Law Report: Advertised interest rates correct: National Westminster Bank plc v Devon County Council. Devon CC v Abbey National plc - Queen's Bench Divisional Court (Lord Justice Kennedy and Mr Justice Macpherson) 25 June 1993.

In calculating, for the purposes of an advertisement, the annual percentage rate (APR) on a fixed rate mortgage, for which the interest rate was fixed for an initial period but then changed to another fixed rate or reverted to the current fluctuating rate, a lender was entitled to assume that the interest rate would remain the same throughout and to base the APR on the initial fixed rate, not on the fluctuating rate.

The Queen's Bench Divisional Court allowed National Westminster Bank plc's appeal against convictions at Plymouth magistrates' court for conveying misleading information in an advertisement, contrary to section 46 of the Consumer Credit Act 1974, and for contravening consumer credit regulations contrary to section 167(2). The court dismissed Devon County Council's appeal against the dismissal, by the same magistrates' court, of similar charges under section 46, against Abbey National plc.

Timothy Walker QC and Thomas Keith (Osborne Clarke, Bristol) for National Westminster; Anthony Scrivener QC and Martin Meeke (Philip Jenkinson, Exeter) for Devon CC; Michael Beloff QC and Nicholas Paines (Deborah Henning, Milton Keynes) for Abbey National.

LORD JUSTICE KENNEDY, giving the judgment of the court, said for some time banks and building societies had offered fixed rate mortgages, where the rate of interest was fixed for an initial period of, say, two years, after which it reverted to the normal fluctuating rate. Cons umer protection law required advertisements to set out not only the initial interest rate but also the APR for the whole term.

Among the applicable regulations was regulation 2 of the Consumer Credit (Total Charge for Credit) Regulations 1980 (SI 51) which required any calculation under the regulations to be made on certain assumptions, including, under regulation 2(1)(d): 'In the case of a transaction which provides for variation of the rate or amount of any item included in the total charge for credit in consequence of the occurrence after the relevant date of any event, the assumption that the event will not occur: and, in this sub-paragraph, 'event' means an act or omission of the debtor or of the creditor or any other event (including where the transaction makes provision for variation upon the continuation of any circumstance, the continuation of that circumstance) but does not include an event which is certain to occur and of which the date of occurrence, or the earliest date of occurrence, can be ascertained at the date of the making of the agreement.'

Applying this assumption, National Westminster and Abbey National calculated their APR by treating the initial fixed rate as though it would be the rate payable for the whole mortage period and would not change at the end of the fixed- rate period. But Devon's trading standards officer took the view that the APR should have been calculated on the basis that the interest rate after the initial fixed rate period would be the fluctuating rate being offered by the lender at the outset.

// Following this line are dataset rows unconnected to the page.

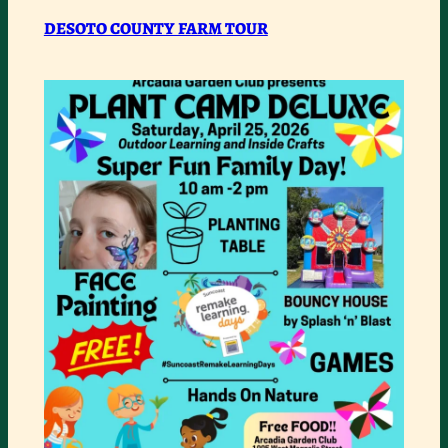
DESOTO
DESOTO COUNTY FARM TOUR
COUNTY
FARM
TOUR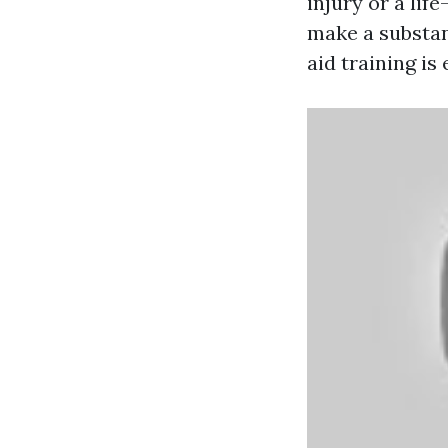
injury or a lif
make a substant
aid training is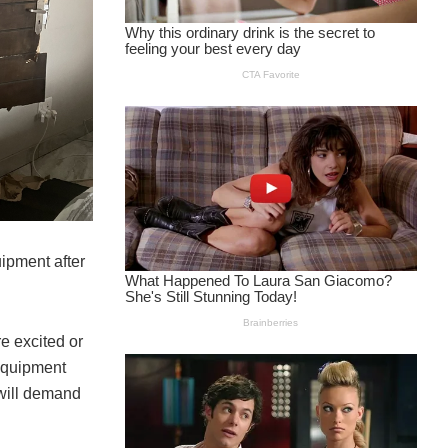
ipment after
re excited or
 equipment
 will demand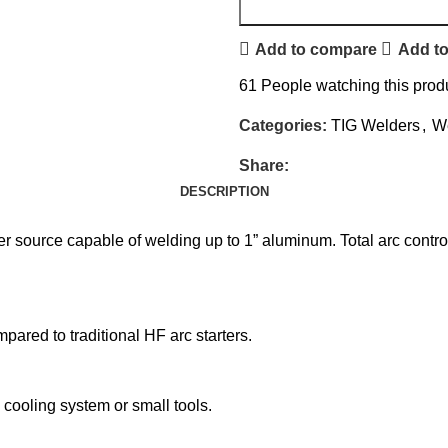
Add to compare
Add to
61
People watching this prod
Categories:
TIG Welders
,
W
Share:
DESCRIPTION
 source capable of welding up to 1” aluminum. Total arc contro
mpared to traditional HF arc starters.
cooling system or small tools.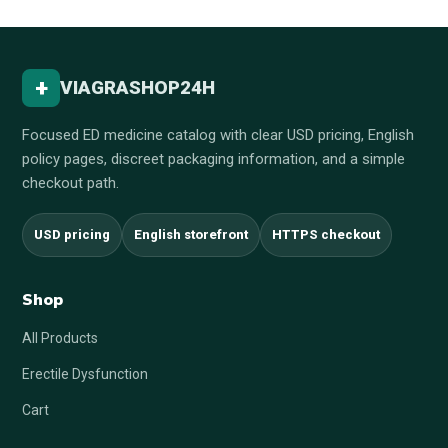
+
VIAGRASHOP24H
Focused ED medicine catalog with clear USD pricing, English
policy pages, discreet packaging information, and a simple
checkout path.
USD pricing
English storefront
HTTPS checkout
Shop
All Products
Erectile Dysfunction
Cart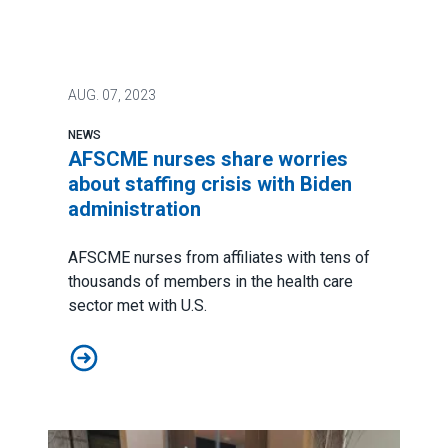
AUG.
07, 2023
NEWS
AFSCME nurses share worries
about staffing crisis with Biden
administration
AFSCME nurses from affiliates with tens of
thousands of members in the health care
sector met with U.S.
AFSCME nurses share worries about staffing crisis wit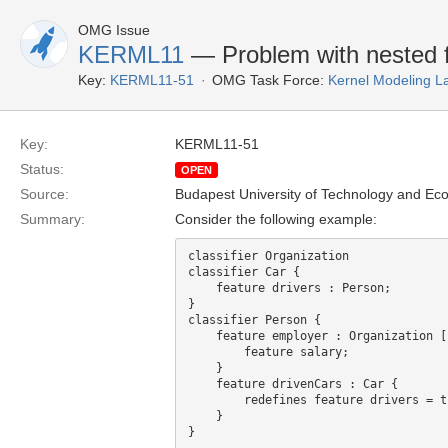
OMG Issue
KERML11
— Problem with nested 
Key:
KERML11-51
OMG Task Force:
Kernel Modeling 
Key:
KERML11-51
Status:
OPEN
Source:
Budapest University of Technology and Ec
Summary:
Consider the following example:
classifier Organization

classifier Car {

    feature drivers : Person; 

}

classifier Person {

    feature employer : Organization [1] {

        feature salary;

    }

    feature drivenCars : Car {

        redefines feature drivers = that;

In their lordships' judgment, the transaction provided for a variation of the interest rate after the initial fixed period, but not 'in consequence of' an event that was certain to occur, namely a change of interest rate, because of the possibility that at the end of the fixed rate period the rate would remain the same.

Thus the end of the fixed rate period was an event which was certain to occur and of which the date could be ascertained at the outset, but it was not an event in consequence of which the borrower would necessarily pay a different rate. So the lender was required to calculate the APR on the assumption that a change of interest rate would not occur.

It followed that National Westminster and Abbey National had correctly calculated the APR in their advertisements.

Devon argued that such an interpretation thwarted the purpose of the legislation, which was to require lenders to advertise their offers in such a way as to enable potential borrowers to make valid comparisons.

But when the tortuous working of regulation 2(1)(d) was unravelled and applied to the type of transaction concerned, it eventually became clear that the lenders' interpretation was correct. Moreover, there were many types of transaction to which regulation 2(1)(d) could be applied with different results.

Finally, these were criminal charges and the prosecution was not entitled to ask this or any other court to adopt a 'purposeful' construction which went beyond the statutory words.